Anterior  transcervical approach 

 Usually combined with the posterior approach
Sternocleidomastoid incision 
 Scalene fat pad dissection 
 Clavicular resection
Vein dissection 
Jugular  and subclavian veins freed—exposure of thoracic duct and vertebral veins facilitated 
Arterial dissection 
Subclavian, IMA, thyrocervical trunk, vertebral artery 
Nerve dissection 
 Brachial plexus
Overall, major advantage is the ability to deal with the invasion of the subclavian vein and related structures. It is not effective for tumors that invade the posterior aspects of the ribs and their transverse processes, the stellate ganglion and sympathetic chain, and the vertebral bodies. 

RADIATION THERAPY 

 Primary therapy for unresectable or inoperable patients 
 Excellent for pain relief 
 No long term survival if primary tumor not controlled
    Most common site of recurrence is the brain—consider prophylactic cerebral RT if local control achieved and histologic dx is adeno or large cell 

PRE-OP RT 

 MSK—126 patients; 100 resected; 117 pre/post op RT; 102 brachytherapy 
 69 complete resection (49 of these had brachytherapy) 
 22 had lobectomy; 47 large wedge resection 
 5yr survival—60% for lobectomy; 33% for wedge resection 
 Intraoperative brachytherapy  had no influence on loco-regional recurrence or survival in patients with completely resected tumors
    Adverse prognostic factors—Horner’s syndrome, N2, N3, and vertebral body invasion 
This series indicates that pre operative RT is useful in patients when combined with lobectomy.
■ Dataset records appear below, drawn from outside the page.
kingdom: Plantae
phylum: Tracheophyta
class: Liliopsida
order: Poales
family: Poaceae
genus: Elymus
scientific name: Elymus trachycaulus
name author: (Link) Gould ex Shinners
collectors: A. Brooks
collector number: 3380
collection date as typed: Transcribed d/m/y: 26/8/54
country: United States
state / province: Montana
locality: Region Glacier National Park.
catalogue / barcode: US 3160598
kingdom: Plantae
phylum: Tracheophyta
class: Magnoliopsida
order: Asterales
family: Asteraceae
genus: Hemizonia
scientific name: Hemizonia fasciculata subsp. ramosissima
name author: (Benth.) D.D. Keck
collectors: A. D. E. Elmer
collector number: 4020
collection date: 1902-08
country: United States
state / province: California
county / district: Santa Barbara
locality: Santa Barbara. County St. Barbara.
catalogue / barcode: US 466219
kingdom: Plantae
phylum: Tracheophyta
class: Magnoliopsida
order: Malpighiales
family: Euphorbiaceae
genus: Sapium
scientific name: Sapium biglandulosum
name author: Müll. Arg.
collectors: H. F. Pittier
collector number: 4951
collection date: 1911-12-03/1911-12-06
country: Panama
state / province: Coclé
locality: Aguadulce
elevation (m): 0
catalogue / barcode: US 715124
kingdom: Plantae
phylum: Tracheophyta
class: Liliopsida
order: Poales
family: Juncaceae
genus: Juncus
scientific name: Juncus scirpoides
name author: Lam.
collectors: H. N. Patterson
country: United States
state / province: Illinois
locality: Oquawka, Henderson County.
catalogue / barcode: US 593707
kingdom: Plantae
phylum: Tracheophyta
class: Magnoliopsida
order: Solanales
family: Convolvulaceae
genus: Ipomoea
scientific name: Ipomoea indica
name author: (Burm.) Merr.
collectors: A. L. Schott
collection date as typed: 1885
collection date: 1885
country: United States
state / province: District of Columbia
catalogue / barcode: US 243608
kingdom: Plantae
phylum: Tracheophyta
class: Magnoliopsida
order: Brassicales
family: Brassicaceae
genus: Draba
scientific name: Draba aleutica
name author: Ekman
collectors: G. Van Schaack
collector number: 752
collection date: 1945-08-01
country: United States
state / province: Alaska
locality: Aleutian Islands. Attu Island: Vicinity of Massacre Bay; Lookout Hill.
Unresectable disease should be treated with external RT. +/- Intraoperative brachytherapy in patients who are explored but incompletely resected. 

POST OP RT

 Not indicated in patients who are completely resected and have no nodal metastasis.  There are some retrospective studies that show benefit in patients with nodal disease, however the LCSG showed no survival benefit in completely resected patients—it did decrease the incidence of local  (intrathoracic) recurrence 
MSK—Post operative RT following immediate operation and brachytherapy was as effective as pre-op RT and brachytherapy in achieving complete resection, loco-regional control, and ultimate curability 

There are no studies documenting the usefulness of chemotherapy in this disease.